21.08.2014 08:30 Pop-Techno-Juwelen

Anders Trentemøller macht aus Techno Popmusik und aus Popmusik Techno am 22. September 2014 im Posthof Linz

Trentemoller gibt Konzert in Linz

Man muss also schon zu Namen wie James Blake oder Caribou greifen, um die außerordentliche Crossover-Wirkung von Trentemøllers eigenwilligem Songwriting treffend zu charakterisieren. Bild 1+2 Quelle: Alastair Philip Wiper

Trentemoller gibt Konzert im Posthof
Von: GFDK - Mag. Karl Zabern

Selten gelingt es Künstlern, die gemeinhin mit Techno und House assoziiert werden, sich vom Club-Kontext zu emanzipieren und in der großen weiten Pop-Welt durchzusetzen. Anders Trentemøller ist so ein rares Exemplar. Der Däne löste 2006 mit seinem Albumdebüt "The Last Resort" ein, was schon die 12Inches zuvor andeuteten: Hier ist ein Produzent am Werk, der weit über den Tellerrand des damals die Dancefloors regierenden Minimal hinausblickt und atmosphärisch fesselnde, zwielichtig schimmernde Pop-Techno-Juwelen zu schaffen imstande ist, die sich auf lange Distanz zu einem Meisterwerk fügen. Unisono wählten denn auch elektronik- wie pop-affine Kritiker und Leser "The Last Resort" auf die vordersten Ränge ihrer Jahrescharts 2006.

Konzert in Österreich

Man muss also schon zu Namen wie James Blake oder Caribou greifen, um die außerordentliche Crossover-Wirkung von Trentemøllers eigenwilligem Songwriting treffend zu charakterisieren. Quer durch alle Lager respektiert, sorgt er mit seiner Live-Band auf Rock-Festivals wie Coachella oder Glastonbury zur Prime Time für offene Münder, und selbst der musikalisch so feinsinnige Kultregisseur David Lynch nennt ihn als wichtige Inspirationsquelle.

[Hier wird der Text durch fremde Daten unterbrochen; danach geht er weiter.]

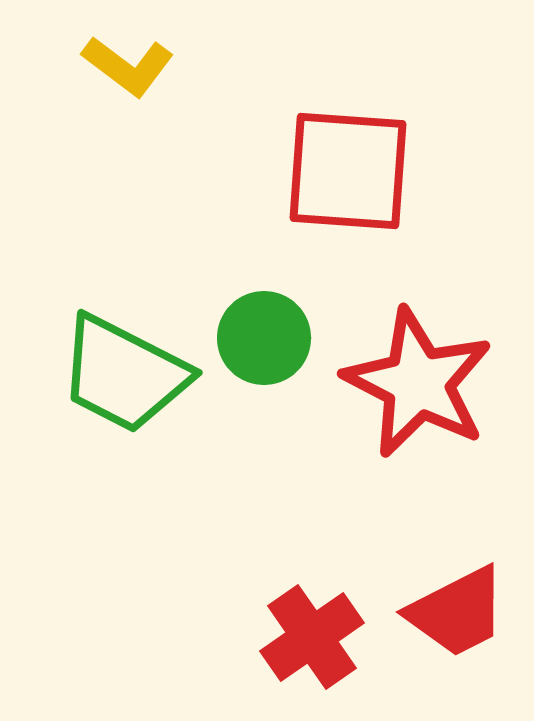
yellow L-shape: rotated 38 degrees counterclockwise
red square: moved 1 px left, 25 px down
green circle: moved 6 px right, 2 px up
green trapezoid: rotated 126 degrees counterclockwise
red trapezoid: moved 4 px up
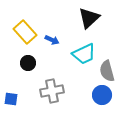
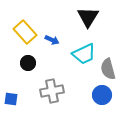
black triangle: moved 1 px left, 1 px up; rotated 15 degrees counterclockwise
gray semicircle: moved 1 px right, 2 px up
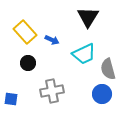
blue circle: moved 1 px up
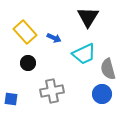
blue arrow: moved 2 px right, 2 px up
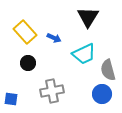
gray semicircle: moved 1 px down
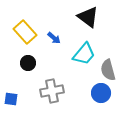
black triangle: rotated 25 degrees counterclockwise
blue arrow: rotated 16 degrees clockwise
cyan trapezoid: rotated 25 degrees counterclockwise
blue circle: moved 1 px left, 1 px up
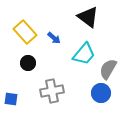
gray semicircle: moved 1 px up; rotated 45 degrees clockwise
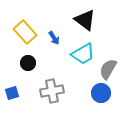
black triangle: moved 3 px left, 3 px down
blue arrow: rotated 16 degrees clockwise
cyan trapezoid: moved 1 px left; rotated 20 degrees clockwise
blue square: moved 1 px right, 6 px up; rotated 24 degrees counterclockwise
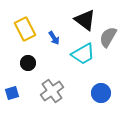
yellow rectangle: moved 3 px up; rotated 15 degrees clockwise
gray semicircle: moved 32 px up
gray cross: rotated 25 degrees counterclockwise
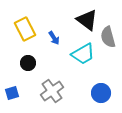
black triangle: moved 2 px right
gray semicircle: rotated 45 degrees counterclockwise
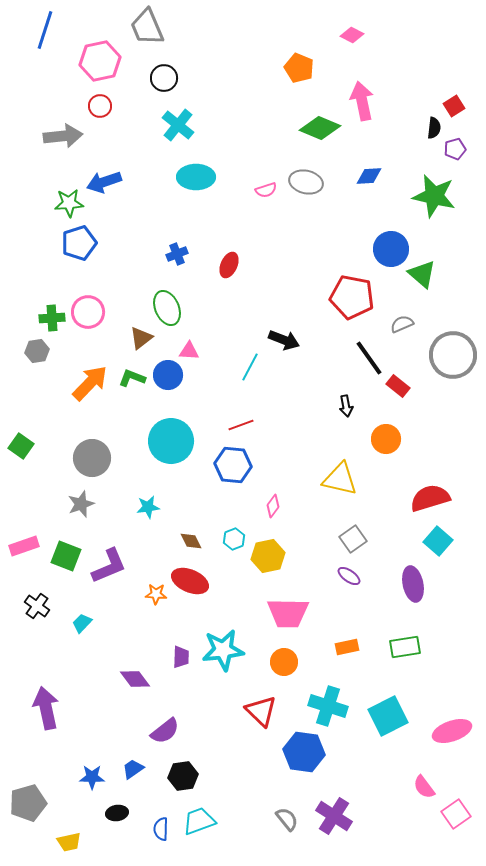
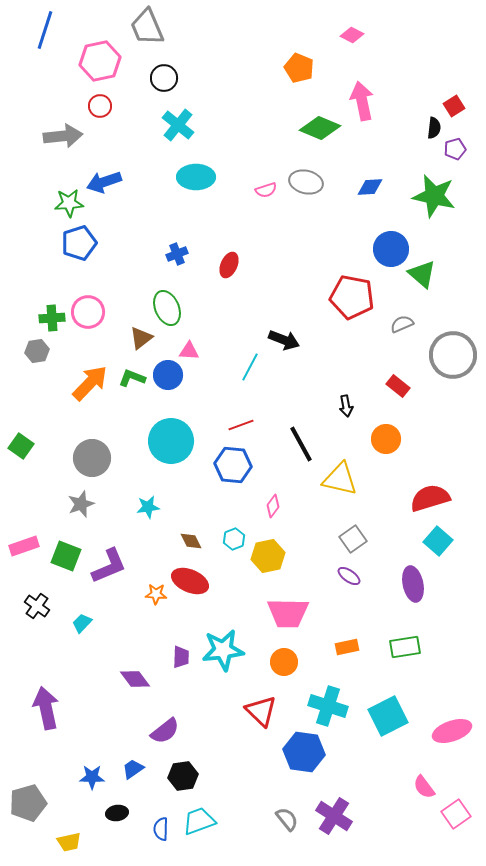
blue diamond at (369, 176): moved 1 px right, 11 px down
black line at (369, 358): moved 68 px left, 86 px down; rotated 6 degrees clockwise
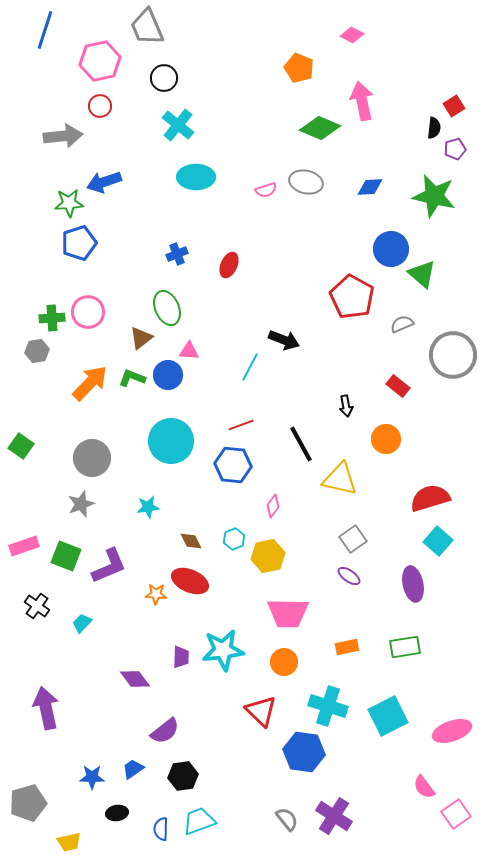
red pentagon at (352, 297): rotated 18 degrees clockwise
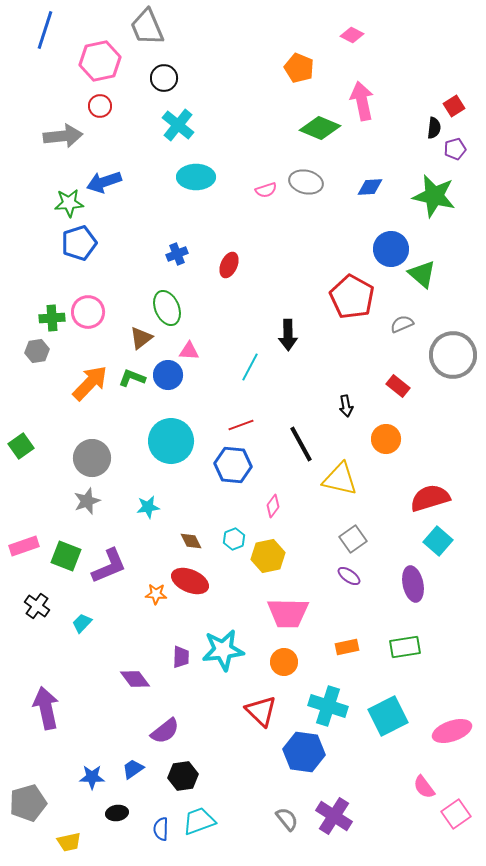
black arrow at (284, 340): moved 4 px right, 5 px up; rotated 68 degrees clockwise
green square at (21, 446): rotated 20 degrees clockwise
gray star at (81, 504): moved 6 px right, 3 px up
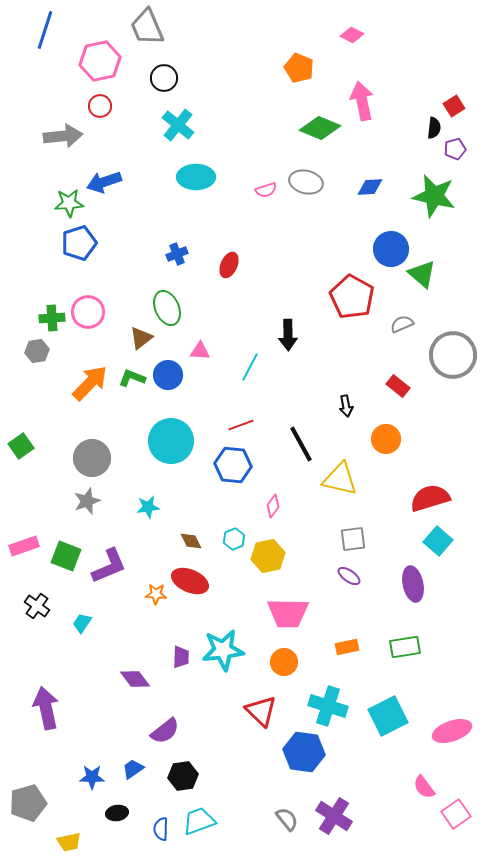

Wenig überraschend ist daher, dass Filmemacher wie Oliver Stone oder Pedro Almodovar bei ihm Soundtracks und die internationale Pop-Prominenz Remixes in Auftrag geben. Die Liste seiner Kunden ist lang und so bunt gemischt wie seine zunehmend rarer werdenden DJ-Sets - von Franz Ferdinand und The Knife, über Moby, den Pet Shop Boys, Efterklang und Röyksopp, bis hin zu Depeche Mode und kürzlich auch David Lynch.

Konzert in Linz

Trentemøller selbst scheint der Trubel nicht zu beirren. Mit "Into The Great Wide Yonder“ (2010) wendet er sich vom Techno weitgehend ab und setzt auf analogen Vintage-Sound aus der Post-Punk-Ära. Auf "Lost“, seinem aktuellen, dritten Album, entfernt er sich noch weiter von seinen Wurzeln und zeigt sich - nicht zuletzt dank Vocals von Johnny Pierce (The Drums) oder Sune Rose Wagner (The Raveonettes) - deutlich songorientierter. Und dennoch bleibt auch "Lost“ dank seiner fiebrig-fröstelnden Aura und seiner cinematischen Qualitäten ganz typisch Trentemøller.